━━━━━ Page

It should also be considered that if you are not a regular smoker the lighter fluid eventually evaporates meaning it will need re-filling when you come to use it. This generally doesn't apply to pipe smokers as they probably use a lighter more than any smoker.

Gas Pipe lighters

Gas is stored in a chamber under pressure. As the valve is opened the gas is forced out under pressure, giving a steady stream of flammable gas, that once ignited gives a constant flame until the valve is shut.

Gas lighters are very clean burning and the gas cannot escape like it does with a petrol lighter. The Butane gas will not affect the smoke. However there are more functional parts on a gas lighter, which increases the chances of it developing a fault. Gas lighters need two valves and the ability to adjust the valve opening for the flame size. This increases the chance of a mechanical failure and if the lighter is left for years un-used, the rubber seals around the valves perish causing the gas to leak out.

It should however be noted that over the years Gas lighters have become more reliable so this isn't as big an issue as it was in the past.

Flame

Classic flame

The classic yellow flame seen on petrol and gas lighters, that is generally not windproof. This flame is more reliable and can be made more resilient to the wind by the use of a chimney as with the Zippo lighter.

  • Turbo/Jet/windproof: (NOT SUITABLE FOR PIPES!)
  • The turbo flame does not work upside down!
  • Introduced in the 90's this flame design comes in bright blue, Green, Orange or yellow. The gas is forced over an element under pressure, which produces a blow torch style flame, which is windproof. As with any new technology this style of flame can be more temperamental but it wind resistance out weighs the reliability issue for most people. Over the last decade this flame style has been developed and is slowly becoming more reliable.

Ignition

Flint Pipe Lighters

Lighters can be ignited by a flint and wheel, which when rubbed together will cause a shower of sparks directed over the source of fuel. The flint ignition is the most reliable source of ignition and we would strongly recommend a flint lighter over any other ignition for this reason. However flint lighters have lost popularity over the years as many smokers find changing the flint a nuisance and as time passes us by, the thumbs loose the ability to effectively spin the wheel.

STOP BEING LAZY A FLINT LIGHTER IS FAR BETTER THAN A GAS LIGHTER!! However if you thumbs are seizing up we will let you off for looking at alternatives!

━━━━━━━━━━
━━━━━ Provided records

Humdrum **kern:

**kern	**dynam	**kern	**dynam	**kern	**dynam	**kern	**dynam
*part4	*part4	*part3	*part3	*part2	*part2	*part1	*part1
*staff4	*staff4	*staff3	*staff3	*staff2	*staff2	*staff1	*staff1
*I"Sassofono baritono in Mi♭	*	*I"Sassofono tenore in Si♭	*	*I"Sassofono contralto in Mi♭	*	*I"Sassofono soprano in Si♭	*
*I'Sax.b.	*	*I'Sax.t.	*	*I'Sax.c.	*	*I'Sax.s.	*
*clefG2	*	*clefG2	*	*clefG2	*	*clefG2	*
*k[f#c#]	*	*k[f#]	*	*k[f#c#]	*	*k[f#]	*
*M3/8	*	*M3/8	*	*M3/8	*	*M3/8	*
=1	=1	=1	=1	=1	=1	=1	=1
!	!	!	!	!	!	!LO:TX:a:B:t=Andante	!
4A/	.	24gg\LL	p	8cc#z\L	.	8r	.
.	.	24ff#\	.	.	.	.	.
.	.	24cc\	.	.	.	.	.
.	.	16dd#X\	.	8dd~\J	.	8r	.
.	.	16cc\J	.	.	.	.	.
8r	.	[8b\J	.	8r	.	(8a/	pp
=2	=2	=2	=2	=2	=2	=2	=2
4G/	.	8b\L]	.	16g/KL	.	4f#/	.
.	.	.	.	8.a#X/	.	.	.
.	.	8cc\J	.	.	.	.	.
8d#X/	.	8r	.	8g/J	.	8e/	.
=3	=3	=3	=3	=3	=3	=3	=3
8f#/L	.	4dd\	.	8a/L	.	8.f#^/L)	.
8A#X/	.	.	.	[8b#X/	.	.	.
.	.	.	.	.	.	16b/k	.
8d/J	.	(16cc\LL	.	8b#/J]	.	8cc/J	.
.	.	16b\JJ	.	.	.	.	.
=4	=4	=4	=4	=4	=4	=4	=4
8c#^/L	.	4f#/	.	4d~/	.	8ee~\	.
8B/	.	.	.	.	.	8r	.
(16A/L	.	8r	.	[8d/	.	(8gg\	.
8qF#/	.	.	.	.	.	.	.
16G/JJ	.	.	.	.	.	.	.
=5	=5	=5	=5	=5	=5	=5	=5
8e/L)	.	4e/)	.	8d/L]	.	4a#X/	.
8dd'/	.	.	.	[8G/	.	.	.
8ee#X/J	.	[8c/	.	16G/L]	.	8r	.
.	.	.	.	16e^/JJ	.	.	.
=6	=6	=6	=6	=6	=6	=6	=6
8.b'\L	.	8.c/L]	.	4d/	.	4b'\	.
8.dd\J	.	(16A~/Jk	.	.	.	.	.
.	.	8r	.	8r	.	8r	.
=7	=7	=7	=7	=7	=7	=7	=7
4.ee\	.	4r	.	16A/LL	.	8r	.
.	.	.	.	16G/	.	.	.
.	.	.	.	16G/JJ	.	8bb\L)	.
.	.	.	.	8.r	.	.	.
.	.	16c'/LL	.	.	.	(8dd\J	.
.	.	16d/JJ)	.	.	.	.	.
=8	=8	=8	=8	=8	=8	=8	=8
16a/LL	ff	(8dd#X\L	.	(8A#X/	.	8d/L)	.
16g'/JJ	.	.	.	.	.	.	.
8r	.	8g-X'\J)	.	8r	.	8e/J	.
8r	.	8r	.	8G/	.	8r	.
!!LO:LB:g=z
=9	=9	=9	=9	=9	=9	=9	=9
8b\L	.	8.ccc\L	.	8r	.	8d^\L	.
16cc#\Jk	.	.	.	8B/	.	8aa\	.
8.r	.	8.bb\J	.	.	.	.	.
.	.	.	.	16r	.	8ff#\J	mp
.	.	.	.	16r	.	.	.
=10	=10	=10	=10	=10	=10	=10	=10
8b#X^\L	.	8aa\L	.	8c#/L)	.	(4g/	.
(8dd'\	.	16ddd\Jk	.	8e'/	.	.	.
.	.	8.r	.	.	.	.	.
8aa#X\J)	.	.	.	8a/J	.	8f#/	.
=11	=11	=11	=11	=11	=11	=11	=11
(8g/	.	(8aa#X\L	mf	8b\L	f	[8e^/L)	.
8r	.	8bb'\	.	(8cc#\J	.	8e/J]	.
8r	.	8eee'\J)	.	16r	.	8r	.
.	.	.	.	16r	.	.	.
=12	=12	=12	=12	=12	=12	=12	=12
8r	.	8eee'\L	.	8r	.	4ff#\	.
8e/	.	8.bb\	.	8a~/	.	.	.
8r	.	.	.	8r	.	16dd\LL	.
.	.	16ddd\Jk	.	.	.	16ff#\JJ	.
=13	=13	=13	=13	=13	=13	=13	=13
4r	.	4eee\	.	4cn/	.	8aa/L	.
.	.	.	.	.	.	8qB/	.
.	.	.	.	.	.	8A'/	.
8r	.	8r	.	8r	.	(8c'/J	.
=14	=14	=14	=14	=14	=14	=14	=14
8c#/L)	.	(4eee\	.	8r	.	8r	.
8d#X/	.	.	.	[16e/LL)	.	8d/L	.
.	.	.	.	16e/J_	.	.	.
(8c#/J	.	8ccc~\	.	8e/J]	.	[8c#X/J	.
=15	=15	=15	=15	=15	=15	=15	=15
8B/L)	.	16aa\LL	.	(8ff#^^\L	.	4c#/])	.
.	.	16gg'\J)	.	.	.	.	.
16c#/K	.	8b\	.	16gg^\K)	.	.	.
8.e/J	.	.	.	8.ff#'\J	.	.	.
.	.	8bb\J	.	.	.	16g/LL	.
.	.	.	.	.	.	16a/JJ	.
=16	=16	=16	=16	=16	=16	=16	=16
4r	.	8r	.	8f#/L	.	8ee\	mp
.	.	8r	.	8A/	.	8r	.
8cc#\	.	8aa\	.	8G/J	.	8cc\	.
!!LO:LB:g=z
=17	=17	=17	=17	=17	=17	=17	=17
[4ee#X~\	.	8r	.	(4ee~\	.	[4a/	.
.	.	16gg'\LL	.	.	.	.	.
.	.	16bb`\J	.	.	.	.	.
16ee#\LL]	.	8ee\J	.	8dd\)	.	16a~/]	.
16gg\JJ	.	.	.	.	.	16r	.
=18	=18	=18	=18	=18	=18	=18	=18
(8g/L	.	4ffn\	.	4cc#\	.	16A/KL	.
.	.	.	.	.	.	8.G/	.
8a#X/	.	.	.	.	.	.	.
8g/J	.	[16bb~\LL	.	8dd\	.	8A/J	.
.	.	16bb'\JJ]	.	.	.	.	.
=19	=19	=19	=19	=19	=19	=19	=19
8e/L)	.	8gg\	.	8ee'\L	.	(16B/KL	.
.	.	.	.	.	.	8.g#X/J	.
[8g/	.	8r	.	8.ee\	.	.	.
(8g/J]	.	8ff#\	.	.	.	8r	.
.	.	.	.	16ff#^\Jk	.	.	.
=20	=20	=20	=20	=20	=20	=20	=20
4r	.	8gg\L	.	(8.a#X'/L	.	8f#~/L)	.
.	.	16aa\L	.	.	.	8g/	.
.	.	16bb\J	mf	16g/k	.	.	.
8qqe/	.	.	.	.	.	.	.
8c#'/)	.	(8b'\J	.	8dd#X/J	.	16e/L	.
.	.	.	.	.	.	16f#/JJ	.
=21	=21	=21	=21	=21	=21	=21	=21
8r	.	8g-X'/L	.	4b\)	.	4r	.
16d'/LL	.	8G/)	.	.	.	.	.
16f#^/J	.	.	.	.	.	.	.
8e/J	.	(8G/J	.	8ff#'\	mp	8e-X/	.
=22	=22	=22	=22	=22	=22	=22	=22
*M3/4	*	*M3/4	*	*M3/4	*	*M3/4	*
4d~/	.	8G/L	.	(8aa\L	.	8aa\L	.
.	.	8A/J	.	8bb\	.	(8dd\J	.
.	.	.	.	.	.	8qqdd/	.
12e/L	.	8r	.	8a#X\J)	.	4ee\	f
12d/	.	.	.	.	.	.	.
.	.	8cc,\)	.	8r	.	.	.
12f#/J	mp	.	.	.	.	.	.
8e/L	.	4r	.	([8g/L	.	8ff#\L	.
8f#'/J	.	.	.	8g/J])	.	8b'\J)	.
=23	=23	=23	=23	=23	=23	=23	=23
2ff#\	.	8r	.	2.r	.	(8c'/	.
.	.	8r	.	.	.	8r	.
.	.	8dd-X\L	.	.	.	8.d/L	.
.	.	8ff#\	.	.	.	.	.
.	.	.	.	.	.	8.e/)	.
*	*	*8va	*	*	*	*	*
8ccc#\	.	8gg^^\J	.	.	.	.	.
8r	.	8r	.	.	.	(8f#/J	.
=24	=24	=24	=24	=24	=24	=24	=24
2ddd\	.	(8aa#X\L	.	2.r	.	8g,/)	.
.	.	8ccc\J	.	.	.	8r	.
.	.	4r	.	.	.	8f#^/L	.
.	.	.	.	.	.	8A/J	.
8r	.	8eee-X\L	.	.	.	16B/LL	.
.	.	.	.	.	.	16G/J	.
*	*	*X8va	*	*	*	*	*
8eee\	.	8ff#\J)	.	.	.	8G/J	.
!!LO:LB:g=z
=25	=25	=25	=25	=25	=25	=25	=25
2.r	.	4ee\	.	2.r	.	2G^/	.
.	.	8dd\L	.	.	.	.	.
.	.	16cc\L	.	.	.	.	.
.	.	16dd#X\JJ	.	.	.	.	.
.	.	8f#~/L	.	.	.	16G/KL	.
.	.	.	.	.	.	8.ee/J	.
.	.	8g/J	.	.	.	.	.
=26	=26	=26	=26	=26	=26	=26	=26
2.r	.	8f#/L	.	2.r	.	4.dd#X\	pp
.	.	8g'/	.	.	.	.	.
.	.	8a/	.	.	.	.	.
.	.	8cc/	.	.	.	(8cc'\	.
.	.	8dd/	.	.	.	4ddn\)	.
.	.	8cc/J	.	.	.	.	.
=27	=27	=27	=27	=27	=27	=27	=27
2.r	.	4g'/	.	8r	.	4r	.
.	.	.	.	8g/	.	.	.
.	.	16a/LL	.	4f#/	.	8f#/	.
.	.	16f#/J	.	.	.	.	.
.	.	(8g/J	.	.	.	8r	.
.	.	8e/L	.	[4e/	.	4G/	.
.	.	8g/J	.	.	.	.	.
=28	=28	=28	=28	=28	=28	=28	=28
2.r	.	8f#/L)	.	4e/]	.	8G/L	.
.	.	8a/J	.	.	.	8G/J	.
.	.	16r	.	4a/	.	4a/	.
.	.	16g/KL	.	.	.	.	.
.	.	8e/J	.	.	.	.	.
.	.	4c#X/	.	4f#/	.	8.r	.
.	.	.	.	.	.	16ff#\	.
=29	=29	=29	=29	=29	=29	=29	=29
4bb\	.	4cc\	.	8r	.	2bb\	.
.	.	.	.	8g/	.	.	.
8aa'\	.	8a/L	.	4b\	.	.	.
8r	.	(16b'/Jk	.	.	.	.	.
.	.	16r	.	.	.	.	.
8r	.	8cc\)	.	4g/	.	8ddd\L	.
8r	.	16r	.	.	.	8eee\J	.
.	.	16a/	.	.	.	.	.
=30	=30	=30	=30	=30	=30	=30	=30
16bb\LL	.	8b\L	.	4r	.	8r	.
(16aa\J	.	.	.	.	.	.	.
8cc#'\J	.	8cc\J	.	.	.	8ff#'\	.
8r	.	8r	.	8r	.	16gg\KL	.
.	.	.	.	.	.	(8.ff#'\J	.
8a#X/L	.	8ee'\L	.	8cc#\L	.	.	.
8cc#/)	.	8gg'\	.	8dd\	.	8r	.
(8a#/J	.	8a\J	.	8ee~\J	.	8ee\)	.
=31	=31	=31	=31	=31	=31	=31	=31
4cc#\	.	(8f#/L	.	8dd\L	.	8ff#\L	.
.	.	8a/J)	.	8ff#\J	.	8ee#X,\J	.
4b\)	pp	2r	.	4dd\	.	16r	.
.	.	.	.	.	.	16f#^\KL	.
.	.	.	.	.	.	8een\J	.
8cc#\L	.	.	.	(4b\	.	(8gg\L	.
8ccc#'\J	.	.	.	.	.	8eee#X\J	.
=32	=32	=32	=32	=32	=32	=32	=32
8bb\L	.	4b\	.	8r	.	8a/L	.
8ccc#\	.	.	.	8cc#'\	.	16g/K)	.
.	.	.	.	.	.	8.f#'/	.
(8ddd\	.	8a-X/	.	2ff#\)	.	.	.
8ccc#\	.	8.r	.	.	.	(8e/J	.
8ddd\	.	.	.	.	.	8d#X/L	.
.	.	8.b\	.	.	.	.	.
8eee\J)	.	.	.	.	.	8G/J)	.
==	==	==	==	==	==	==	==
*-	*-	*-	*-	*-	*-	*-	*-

━━━━━━━━━━

#### Challenge 1:
Translate this sentence from the lighter guide into Spanish: "The Butane gas will not affect the smoke."
#### Challenge 2:
Please return the lighter guide's text from "Gas is stored" to "in the past.", copied word for word.

#### Final result 1:
El gas butano no afectará al humo.

#### Final result 2:
Gas is stored in a chamber under pressure. As the valve is opened the gas is forced out under pressure, giving a steady stream of flammable gas, that once ignited gives a constant flame until the valve is shut.

Gas lighters are very clean burning and the gas cannot escape like it does with a petrol lighter. The Butane gas will not affect the smoke. However there are more functional parts on a gas lighter, which increases the chances of it developing a fault. Gas lighters need two valves and the ability to adjust the valve opening for the flame size. This increases the chance of a mechanical failure and if the lighter is left for years un-used, the rubber seals around the valves perish causing the gas to leak out.

It should however be noted that over the years Gas lighters have become more reliable so this isn't as big an issue as it was in the past.